Autobiographical Essays

Beate Caspari-Rosen, MD (1910 - 1995)


My Uncle David

Uncle David was an older brother of my father, as a matter of fact, more than ten years older. He was the most flamboyant member of the Caspari family and looked more like an Italian tenor than a Jewish physician. He never wore a coat, rather a woolen cape which gave him the appearance of an artist. He was a general practitioner, since specialists were still rather rare in the nineteenth century. I  am sure that today he world have been a psychiatrist for he had a deep understanding of people. His female patients adored him.  Over the years he became the patriarch of the Caspari family, and was asked for advice in any situation that developed: marriage difficulties, parent-child relationships, business difficulties, death, and so forth. It was an honor when he came to visit, and when he occasionally came to see me, when I was sick, his presence would give me a feeling of peace.  


He had a rather stormy youth as I found out years later, as one did not talk about family skeletons, safely stowed in the back of the closet. His marriage bad been arranged, as  was customary among middle-class Jews. His wife, Aunt Ida, came from a wealthy and intellectually educated family, and she herself, for her time, was highly educated; however, she was not very good looking and unimpressive. I do not know what pressure was put on my uncle to agree to this marriage, for he had been deeply in love with a young cousin, Paula, who at the age of sixteen was forced into a marriage with a considerably older rich banker. I was very fond of cousin Paula, and when I was a medical student visited her in the hospital, shortly before her death. It was then that she told me that on her wedding night she ran away from her bridegroom because he was "hairy like an ape." However, the family saw to it that she returned to her husband; the marriage was unhappy and at one point she ran away with her great love, her cousin, my Uncle David, but eventually they were brought back and reunited with their legal spouses. During the first World War Paula's husband lost all his money and died a pauper soon after.

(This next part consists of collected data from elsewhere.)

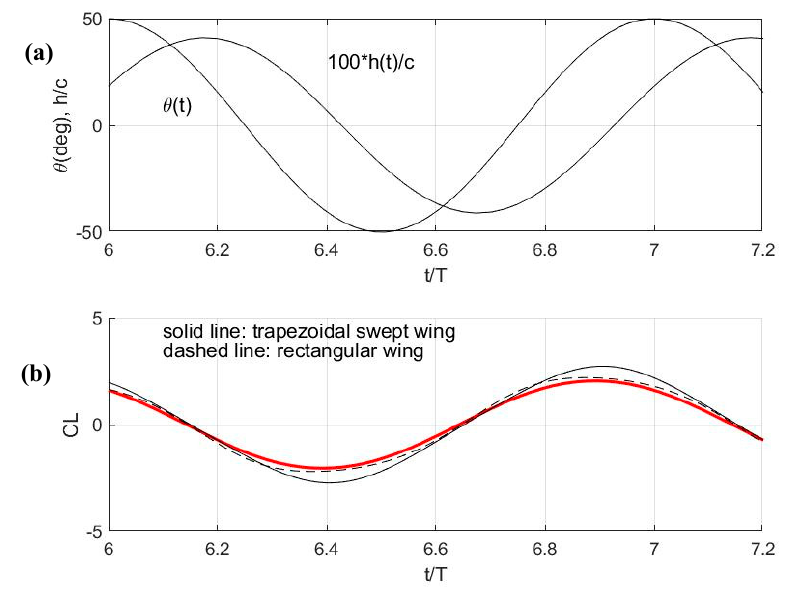
Figure 10. Calculated history of lift coefficient for 3D wings (rectangular, swept back). ( a ) Enforced oscillatory transverse (heave) motion h / c and self-pitch θ motion corresponding the data of Figure 4. ( b ) Calculated C L coefficient from 3D vortex element method for rectangular (dashed line) and trapezoidal swept-back wing (solid line), and comparison with the prediction by the present semi-3D model Equation (4) shown by using red line.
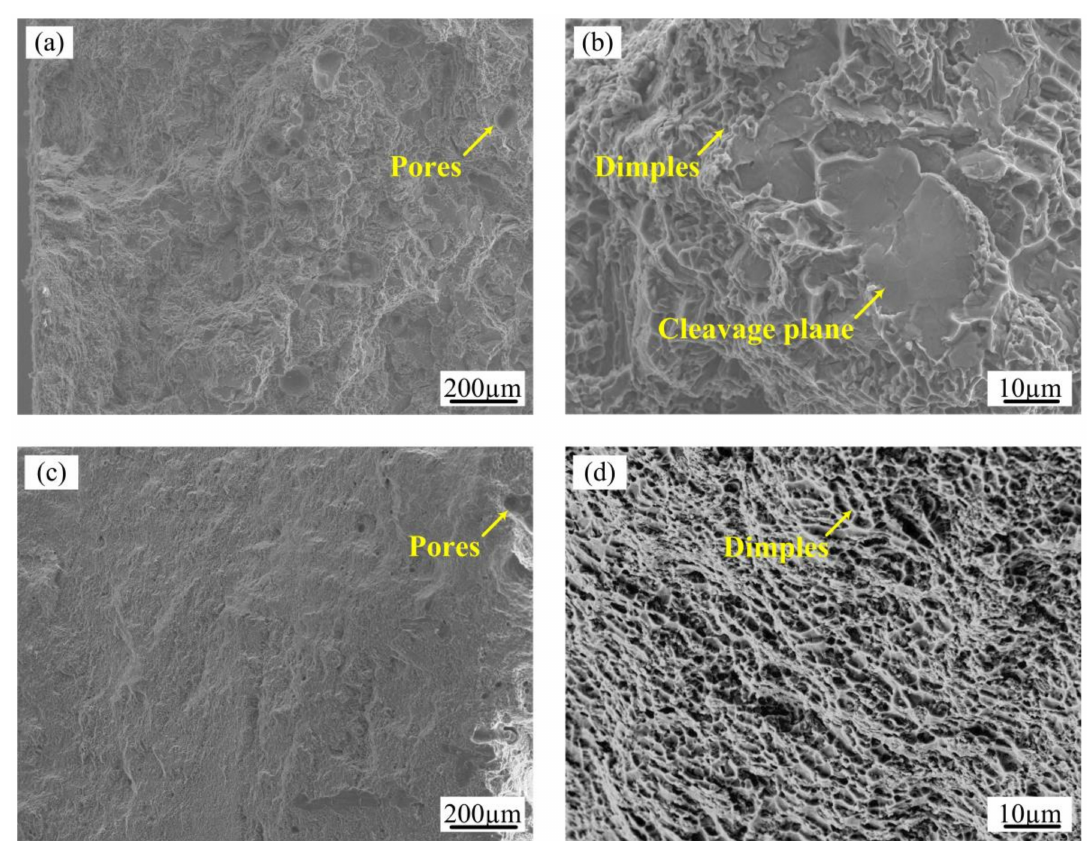
SEM photographs of the fracture surface of the tensile test: ( a , b ) overview and magnified images of the casting material; and ( c , d ) overview and magnified images of the UALMD-processed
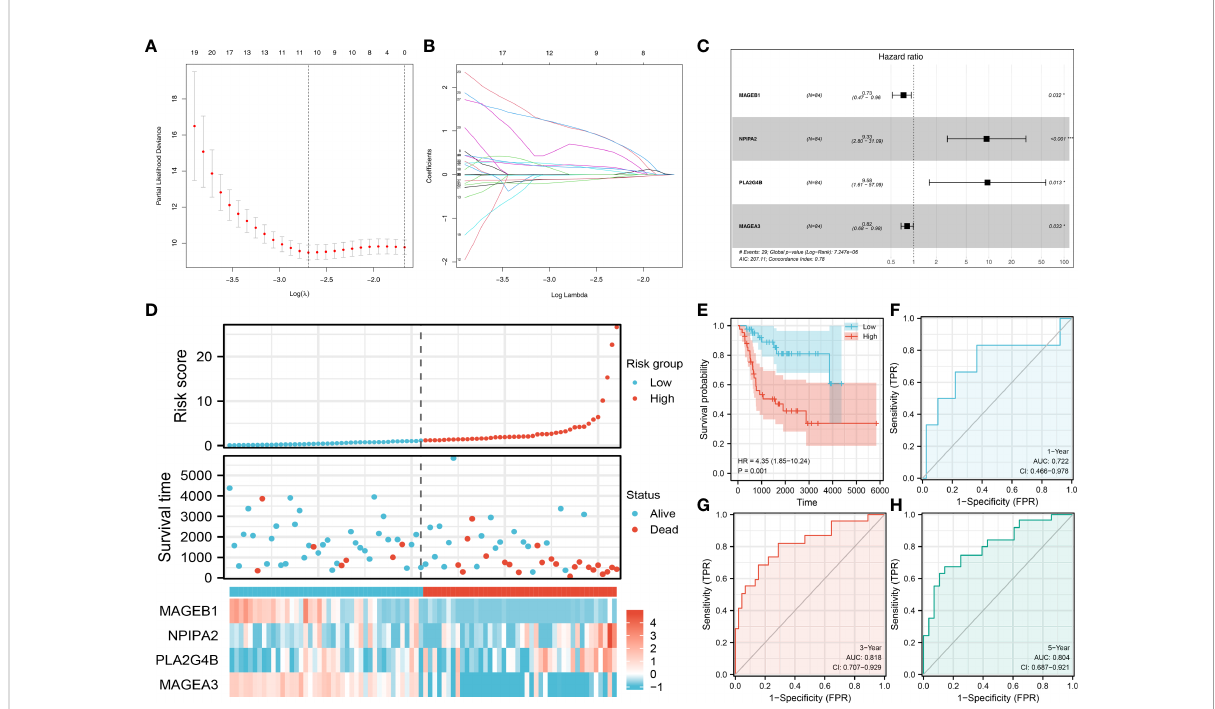
FIGURE 5 Prognosis model construction Notes: (A, B) : LASSO regression analysis was used for dimensionality reduction; (C) : Multivariate Cox regression analysis identi fi ed four genes for model construction, including MAGEB1, NPIPA2, PLA2G4B and MAGEA3; (D) : The overview of the prognosis model; (E) Kaplan-Meier survival curve of overall survival between high and low risk patients; (F – H) : ROC curves of 1-, 3-, 5-years overall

Tante Paula [Aunt Paula] was taken care of by the family, and it is at this point in time, as a child, that I truly became aware of her. She was still a beautiful woman. Uncle David and his wife had become a devoted couple. They had two children: a daughter who I hardly knew, since she married young and emigrated with her husband to Palestine where they owned a successful hotel. Uncle David also had a son, Joachim, whom I vaguely remember as a very handsome young man in his medical lieutenant’s uniform at the end of the First World War. He, too, emigrated to Palestine. He took his degree in the Berlin Medical School, where he specialized in pediatrics. There Joachim studied with one of the foremost pediatricians of the time, and when I attended the same institution, I still had the good fortune to hear him lecture,  although for only one semester. Since he was a progressive and a liberal, he was dismissed when Hitler came to power. In his stead, a devoted Hitler admirer became the head of the pediatric department; he began each lecture with “Heil Hitler.” My cousin, however became a very successful pediatrician in Israel, loved by Muslims as well as Jews and a street in Haifa is named after him.  


When my uncle David heard that I wanted to study medicine he took me aside and gave me good advice that I never forgot and tried to follow all my professional life: "Look at the patient when he walks into the consultation room and more often than not you will have a good idea about what bothers him." This advice is very old fashioned today where a physician hardly looks at the patient, focusing his attention on numerous test results. However, within the past year I read two articles in major medical journals admonishing the physician not to rely on tests alone, but to take time to talk and observe the patient. 


I got officially engaged on my mother’s birthday in May 1933, when George [Rosen] was introduced to the family. Even uncle David and his wife came on this occasion and my uncle sat down with George and had a long conversation. Before he left he told me that I had chosen my future husband very well and wished me great happiness. I do not think that George was truly aware of what really happened on that occasion. He had enjoyed the discussion with my uncle David, but I never found out what they discussed.

In 1933, after Hitler won the election, my uncle and his wife decided to move to Palestine, where their children and grandchildren had built new lives. Many members of my family followed them and Uncle David again became the head of the Caspari family, but in another land. The last Caspari family reunion in 1990, counted over 150  members. Uncle David died in December 1937, the same week that his brother Paul, my father, died in Berlin.


Only after I wrote this brief essay did I realize that Uncle David had been my favorite uncle and that the impression he made on me and on my life was profound and enduring.